Direction - Replace "administrator" with "operator" and write out every record again, keeping everything else the same. Leave out the pictures.

Provided records -
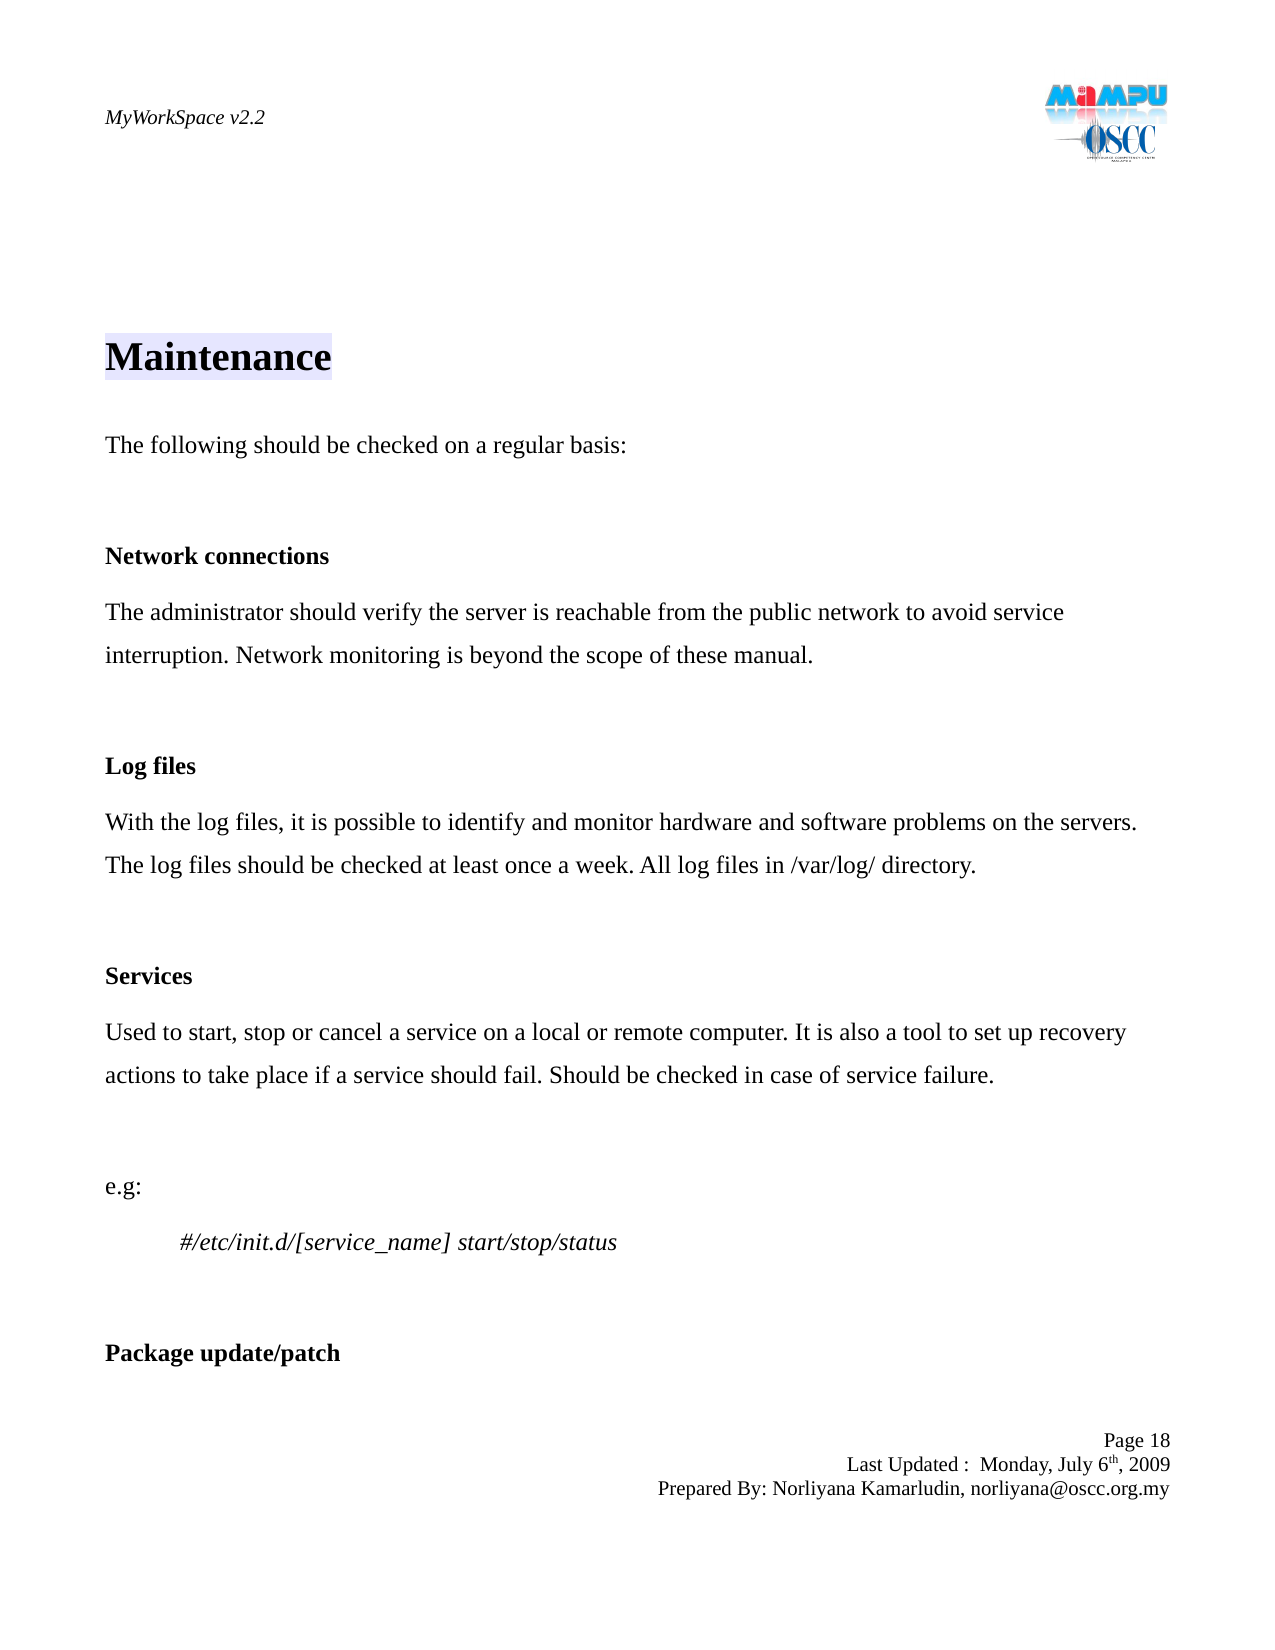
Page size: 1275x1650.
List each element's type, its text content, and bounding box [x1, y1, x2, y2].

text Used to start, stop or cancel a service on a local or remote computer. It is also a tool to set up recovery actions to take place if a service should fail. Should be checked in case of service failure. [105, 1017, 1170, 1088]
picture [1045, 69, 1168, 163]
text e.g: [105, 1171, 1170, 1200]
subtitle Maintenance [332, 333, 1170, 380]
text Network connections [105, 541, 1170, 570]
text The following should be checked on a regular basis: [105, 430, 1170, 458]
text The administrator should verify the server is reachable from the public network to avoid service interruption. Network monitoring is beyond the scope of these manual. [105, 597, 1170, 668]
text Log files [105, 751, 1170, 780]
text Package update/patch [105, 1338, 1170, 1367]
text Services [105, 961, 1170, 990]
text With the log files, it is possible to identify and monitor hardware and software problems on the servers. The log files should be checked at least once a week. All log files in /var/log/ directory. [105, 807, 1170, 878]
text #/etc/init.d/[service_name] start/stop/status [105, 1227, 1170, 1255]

Output for this task -
Page size: 1275x1650.
List each element's type, its text content, and bounding box [x1, y1, x2, y2].

text Used to start, stop or cancel a service on a local or remote computer. It is also a tool to set up recovery actions to take place if a service should fail. Should be checked in case of service failure. [105, 1017, 1170, 1088]
picture [1045, 69, 1168, 163]
text e.g: [105, 1171, 1170, 1200]
subtitle Maintenance [332, 333, 1170, 380]
text Network connections [105, 541, 1170, 570]
text The following should be checked on a regular basis: [105, 430, 1170, 458]
text The operator should verify the server is reachable from the public network to avoid service interruption. Network monitoring is beyond the scope of these manual. [105, 597, 1170, 668]
text Log files [105, 751, 1170, 780]
text Package update/patch [105, 1338, 1170, 1367]
text Services [105, 961, 1170, 990]
text With the log files, it is possible to identify and monitor hardware and software problems on the servers. The log files should be checked at least once a week. All log files in /var/log/ directory. [105, 807, 1170, 878]
text #/etc/init.d/[service_name] start/stop/status [105, 1227, 1170, 1255]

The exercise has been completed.